→ WHAT TO WORK ON
Report each line of the records below that holds the word "aluminium".

BEGIN PROVIDED INFORMATION

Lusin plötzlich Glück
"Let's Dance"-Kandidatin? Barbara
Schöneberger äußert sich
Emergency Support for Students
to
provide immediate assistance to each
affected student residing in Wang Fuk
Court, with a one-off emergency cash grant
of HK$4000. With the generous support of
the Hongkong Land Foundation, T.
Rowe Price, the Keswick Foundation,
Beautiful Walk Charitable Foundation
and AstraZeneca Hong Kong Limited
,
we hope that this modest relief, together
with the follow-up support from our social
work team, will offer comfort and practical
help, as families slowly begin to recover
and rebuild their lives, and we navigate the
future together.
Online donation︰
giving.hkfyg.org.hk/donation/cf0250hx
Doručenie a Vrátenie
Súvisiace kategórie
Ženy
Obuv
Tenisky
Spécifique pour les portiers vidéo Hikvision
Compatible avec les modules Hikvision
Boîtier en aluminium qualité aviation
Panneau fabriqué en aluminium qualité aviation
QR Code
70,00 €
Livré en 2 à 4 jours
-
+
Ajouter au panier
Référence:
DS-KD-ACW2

END PROVIDED INFORMATION
BEGIN PROVIDED INFORMATION

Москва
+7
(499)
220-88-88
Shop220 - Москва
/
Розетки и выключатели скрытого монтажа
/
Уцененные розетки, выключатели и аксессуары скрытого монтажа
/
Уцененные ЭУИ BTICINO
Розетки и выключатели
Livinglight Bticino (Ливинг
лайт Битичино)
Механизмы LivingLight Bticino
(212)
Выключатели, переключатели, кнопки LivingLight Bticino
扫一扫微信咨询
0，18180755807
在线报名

END PROVIDED INFORMATION

→ EXPECTED OUTPUT
Boîtier en aluminium qualité aviation
Panneau fabriqué en aluminium qualité aviation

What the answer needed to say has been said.